### Stored items

◆ ◆ ◆

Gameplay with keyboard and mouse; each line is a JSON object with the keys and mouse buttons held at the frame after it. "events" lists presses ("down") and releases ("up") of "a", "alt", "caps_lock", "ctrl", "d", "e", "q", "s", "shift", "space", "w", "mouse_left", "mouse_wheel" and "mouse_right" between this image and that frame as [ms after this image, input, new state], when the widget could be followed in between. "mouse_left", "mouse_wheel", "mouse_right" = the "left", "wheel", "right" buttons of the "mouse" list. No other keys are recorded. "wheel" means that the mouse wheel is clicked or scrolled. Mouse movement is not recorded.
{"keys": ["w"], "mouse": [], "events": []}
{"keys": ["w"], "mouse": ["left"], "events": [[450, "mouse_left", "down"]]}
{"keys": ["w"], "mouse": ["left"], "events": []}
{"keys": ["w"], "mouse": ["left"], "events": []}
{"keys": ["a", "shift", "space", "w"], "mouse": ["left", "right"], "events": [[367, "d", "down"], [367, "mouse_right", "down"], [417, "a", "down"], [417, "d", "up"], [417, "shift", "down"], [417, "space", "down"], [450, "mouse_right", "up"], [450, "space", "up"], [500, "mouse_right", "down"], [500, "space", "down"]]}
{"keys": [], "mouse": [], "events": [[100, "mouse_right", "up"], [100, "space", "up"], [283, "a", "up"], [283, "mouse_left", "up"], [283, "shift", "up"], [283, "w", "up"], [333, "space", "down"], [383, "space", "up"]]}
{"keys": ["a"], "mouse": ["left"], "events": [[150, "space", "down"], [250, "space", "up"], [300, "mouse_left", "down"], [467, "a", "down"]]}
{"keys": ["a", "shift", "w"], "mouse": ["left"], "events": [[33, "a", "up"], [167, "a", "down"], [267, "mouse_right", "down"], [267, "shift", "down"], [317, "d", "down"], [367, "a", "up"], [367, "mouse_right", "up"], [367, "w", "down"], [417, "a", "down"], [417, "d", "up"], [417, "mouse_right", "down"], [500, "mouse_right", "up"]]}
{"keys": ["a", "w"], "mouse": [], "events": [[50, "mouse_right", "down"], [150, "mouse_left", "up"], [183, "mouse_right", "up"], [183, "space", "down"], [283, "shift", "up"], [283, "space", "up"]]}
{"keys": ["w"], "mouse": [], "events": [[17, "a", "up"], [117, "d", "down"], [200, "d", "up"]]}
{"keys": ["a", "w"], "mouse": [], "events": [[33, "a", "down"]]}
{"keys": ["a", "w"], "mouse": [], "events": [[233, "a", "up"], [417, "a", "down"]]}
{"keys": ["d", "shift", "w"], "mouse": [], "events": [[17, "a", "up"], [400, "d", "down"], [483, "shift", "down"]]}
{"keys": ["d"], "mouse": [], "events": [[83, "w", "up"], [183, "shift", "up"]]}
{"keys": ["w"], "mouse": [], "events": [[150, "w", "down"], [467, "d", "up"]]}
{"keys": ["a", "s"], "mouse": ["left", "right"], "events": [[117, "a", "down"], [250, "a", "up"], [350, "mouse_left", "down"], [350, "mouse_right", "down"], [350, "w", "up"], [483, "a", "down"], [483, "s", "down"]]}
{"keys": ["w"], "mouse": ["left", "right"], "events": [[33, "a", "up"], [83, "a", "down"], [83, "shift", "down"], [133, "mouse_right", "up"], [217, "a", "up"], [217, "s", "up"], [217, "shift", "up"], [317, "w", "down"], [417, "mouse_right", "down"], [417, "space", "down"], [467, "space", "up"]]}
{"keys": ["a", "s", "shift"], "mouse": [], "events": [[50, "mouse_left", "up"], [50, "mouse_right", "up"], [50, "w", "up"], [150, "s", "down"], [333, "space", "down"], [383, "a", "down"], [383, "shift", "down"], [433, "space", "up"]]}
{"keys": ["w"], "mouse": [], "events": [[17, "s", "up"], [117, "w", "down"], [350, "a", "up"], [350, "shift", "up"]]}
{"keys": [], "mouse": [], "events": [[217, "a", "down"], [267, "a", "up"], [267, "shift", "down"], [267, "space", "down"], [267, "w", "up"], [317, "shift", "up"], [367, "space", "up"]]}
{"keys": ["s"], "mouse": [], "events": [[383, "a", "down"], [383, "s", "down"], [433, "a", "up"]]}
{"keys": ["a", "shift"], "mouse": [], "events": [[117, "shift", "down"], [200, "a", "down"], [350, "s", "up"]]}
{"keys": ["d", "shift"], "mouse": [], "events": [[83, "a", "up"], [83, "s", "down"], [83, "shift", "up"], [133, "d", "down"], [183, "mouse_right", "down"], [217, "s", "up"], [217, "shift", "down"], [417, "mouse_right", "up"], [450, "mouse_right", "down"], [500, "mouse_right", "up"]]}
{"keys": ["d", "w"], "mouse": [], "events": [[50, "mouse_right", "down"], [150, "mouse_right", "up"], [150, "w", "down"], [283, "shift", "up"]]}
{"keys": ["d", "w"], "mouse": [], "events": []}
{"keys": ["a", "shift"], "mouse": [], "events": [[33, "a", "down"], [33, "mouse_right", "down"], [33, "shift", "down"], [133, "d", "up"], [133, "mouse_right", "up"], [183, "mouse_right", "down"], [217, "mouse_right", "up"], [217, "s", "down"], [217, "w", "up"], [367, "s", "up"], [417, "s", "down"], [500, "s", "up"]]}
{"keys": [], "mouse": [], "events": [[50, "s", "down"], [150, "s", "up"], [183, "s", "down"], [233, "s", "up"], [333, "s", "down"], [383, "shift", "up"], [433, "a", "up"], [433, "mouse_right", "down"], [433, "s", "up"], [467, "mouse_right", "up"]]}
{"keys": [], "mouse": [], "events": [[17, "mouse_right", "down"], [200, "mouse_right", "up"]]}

◆ ◆ ◆

### Exercise requirements
Each line of the records belongs in the answer, reproduced exactly.

### Response
Gameplay with keyboard and mouse; each line is a JSON object with the keys and mouse buttons held at the frame after it. "events" lists presses ("down") and releases ("up") of "a", "alt", "caps_lock", "ctrl", "d", "e", "q", "s", "shift", "space", "w", "mouse_left", "mouse_wheel" and "mouse_right" between this image and that frame as [ms after this image, input, new state], when the widget could be followed in between. "mouse_left", "mouse_wheel", "mouse_right" = the "left", "wheel", "right" buttons of the "mouse" list. No other keys are recorded. "wheel" means that the mouse wheel is clicked or scrolled. Mouse movement is not recorded.
{"keys": ["w"], "mouse": [], "events": []}
{"keys": ["w"], "mouse": ["left"], "events": [[450, "mouse_left", "down"]]}
{"keys": ["w"], "mouse": ["left"], "events": []}
{"keys": ["w"], "mouse": ["left"], "events": []}
{"keys": ["a", "shift", "space", "w"], "mouse": ["left", "right"], "events": [[367, "d", "down"], [367, "mouse_right", "down"], [417, "a", "down"], [417, "d", "up"], [417, "shift", "down"], [417, "space", "down"], [450, "mouse_right", "up"], [450, "space", "up"], [500, "mouse_right", "down"], [500, "space", "down"]]}
{"keys": [], "mouse": [], "events": [[100, "mouse_right", "up"], [100, "space", "up"], [283, "a", "up"], [283, "mouse_left", "up"], [283, "shift", "up"], [283, "w", "up"], [333, "space", "down"], [383, "space", "up"]]}
{"keys": ["a"], "mouse": ["left"], "events": [[150, "space", "down"], [250, "space", "up"], [300, "mouse_left", "down"], [467, "a", "down"]]}
{"keys": ["a", "shift", "w"], "mouse": ["left"], "events": [[33, "a", "up"], [167, "a", "down"], [267, "mouse_right", "down"], [267, "shift", "down"], [317, "d", "down"], [367, "a", "up"], [367, "mouse_right", "up"], [367, "w", "down"], [417, "a", "down"], [417, "d", "up"], [417, "mouse_right", "down"], [500, "mouse_right", "up"]]}
{"keys": ["a", "w"], "mouse": [], "events": [[50, "mouse_right", "down"], [150, "mouse_left", "up"], [183, "mouse_right", "up"], [183, "space", "down"], [283, "shift", "up"], [283, "space", "up"]]}
{"keys": ["w"], "mouse": [], "events": [[17, "a", "up"], [117, "d", "down"], [200, "d", "up"]]}
{"keys": ["a", "w"], "mouse": [], "events": [[33, "a", "down"]]}
{"keys": ["a", "w"], "mouse": [], "events": [[233, "a", "up"], [417, "a", "down"]]}
{"keys": ["d", "shift", "w"], "mouse": [], "events": [[17, "a", "up"], [400, "d", "down"], [483, "shift", "down"]]}
{"keys": ["d"], "mouse": [], "events": [[83, "w", "up"], [183, "shift", "up"]]}
{"keys": ["w"], "mouse": [], "events": [[150, "w", "down"], [467, "d", "up"]]}
{"keys": ["a", "s"], "mouse": ["left", "right"], "events": [[117, "a", "down"], [250, "a", "up"], [350, "mouse_left", "down"], [350, "mouse_right", "down"], [350, "w", "up"], [483, "a", "down"], [483, "s", "down"]]}
{"keys": ["w"], "mouse": ["left", "right"], "events": [[33, "a", "up"], [83, "a", "down"], [83, "shift", "down"], [133, "mouse_right", "up"], [217, "a", "up"], [217, "s", "up"], [217, "shift", "up"], [317, "w", "down"], [417, "mouse_right", "down"], [417, "space", "down"], [467, "space", "up"]]}
{"keys": ["a", "s", "shift"], "mouse": [], "events": [[50, "mouse_left", "up"], [50, "mouse_right", "up"], [50, "w", "up"], [150, "s", "down"], [333, "space", "down"], [383, "a", "down"], [383, "shift", "down"], [433, "space", "up"]]}
{"keys": ["w"], "mouse": [], "events": [[17, "s", "up"], [117, "w", "down"], [350, "a", "up"], [350, "shift", "up"]]}
{"keys": [], "mouse": [], "events": [[217, "a", "down"], [267, "a", "up"], [267, "shift", "down"], [267, "space", "down"], [267, "w", "up"], [317, "shift", "up"], [367, "space", "up"]]}
{"keys": ["s"], "mouse": [], "events": [[383, "a", "down"], [383, "s", "down"], [433, "a", "up"]]}
{"keys": ["a", "shift"], "mouse": [], "events": [[117, "shift", "down"], [200, "a", "down"], [350, "s", "up"]]}
{"keys": ["d", "shift"], "mouse": [], "events": [[83, "a", "up"], [83, "s", "down"], [83, "shift", "up"], [133, "d", "down"], [183, "mouse_right", "down"], [217, "s", "up"], [217, "shift", "down"], [417, "mouse_right", "up"], [450, "mouse_right", "down"], [500, "mouse_right", "up"]]}
{"keys": ["d", "w"], "mouse": [], "events": [[50, "mouse_right", "down"], [150, "mouse_right", "up"], [150, "w", "down"], [283, "shift", "up"]]}
{"keys": ["d", "w"], "mouse": [], "events": []}
{"keys": ["a", "shift"], "mouse": [], "events": [[33, "a", "down"], [33, "mouse_right", "down"], [33, "shift", "down"], [133, "d", "up"], [133, "mouse_right", "up"], [183, "mouse_right", "down"], [217, "mouse_right", "up"], [217, "s", "down"], [217, "w", "up"], [367, "s", "up"], [417, "s", "down"], [500, "s", "up"]]}
{"keys": [], "mouse": [], "events": [[50, "s", "down"], [150, "s", "up"], [183, "s", "down"], [233, "s", "up"], [333, "s", "down"], [383, "shift", "up"], [433, "a", "up"], [433, "mouse_right", "down"], [433, "s", "up"], [467, "mouse_right", "up"]]}
{"keys": [], "mouse": [], "events": [[17, "mouse_right", "down"], [200, "mouse_right", "up"]]}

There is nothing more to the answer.